Outra ferramenta de áudio interessante é o que se conhece por phase shaping, algo como “modelagem de fase”. São algoritmos que manipulam as ondas sonoras para corrigir cancelamentos entre elas, acentuar os efeitos de eco que são comuns em estádios ou ampliar a sensação de envolvimento, com o som vindo de todos os lados.

Aqui, é importante mencionar o uso de padrões de áudio imersivo, principalmente Dolby Atmos, nas transmissões esportivas. Emissoras como Globo e a TV Cultura-SP já vêm há alguns anos utilizando Atmos na cobertura de eventos. Nesta Copa do Mundo, também o SBT anunciou a novidade (veja aqui), que tende a se tornar comum com a chegada da TV 3.0.

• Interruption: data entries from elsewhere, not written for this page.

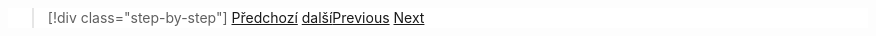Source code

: > [!div class="step-by-step"]
> <span data-ttu-id="f37d7-271">[Předchozí](scenario-configuring-a-production-environment-for-web-deployment.md)
> [další](configuring-a-web-server-for-web-deploy-publishing-web-deploy-handler.md)</span><span class="sxs-lookup"><span data-stu-id="f37d7-271">[Previous](scenario-configuring-a-production-environment-for-web-deployment.md)
[Next](configuring-a-web-server-for-web-deploy-publishing-web-deploy-handler.md)</span></span>

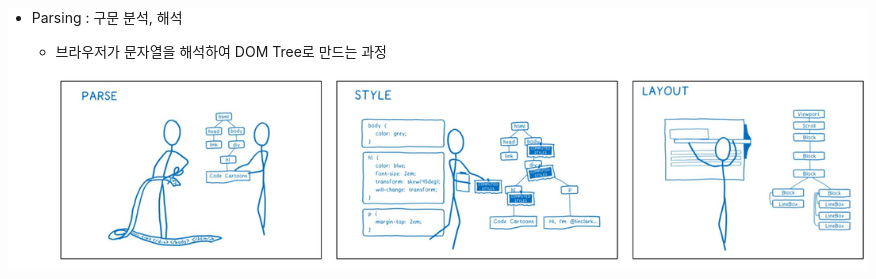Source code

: * Parsing : 구문 분석, 해석
    * 브라우저가 문자열을 해석하여 DOM Tree로 만드는 과정

        ![JS_01_parsing](../image/JS_01_parsing.png)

Com processamento digital, ficou mais fácil para as emissoras introduzirem áudio imersivo em suas transmissões. Cada som é convertido em conjuntos de bits que os profissionais chamam objetos de áudio. E esses objetos podem ser distribuídos no ambiente do usuário, ao utilizar uma TV compatível.
E nunca é demais lembrar: quem puder ligar sua TV a uma soundbar ou receiver Dolby Atmos perceberá tudo isso de forma mais clara e envolvente.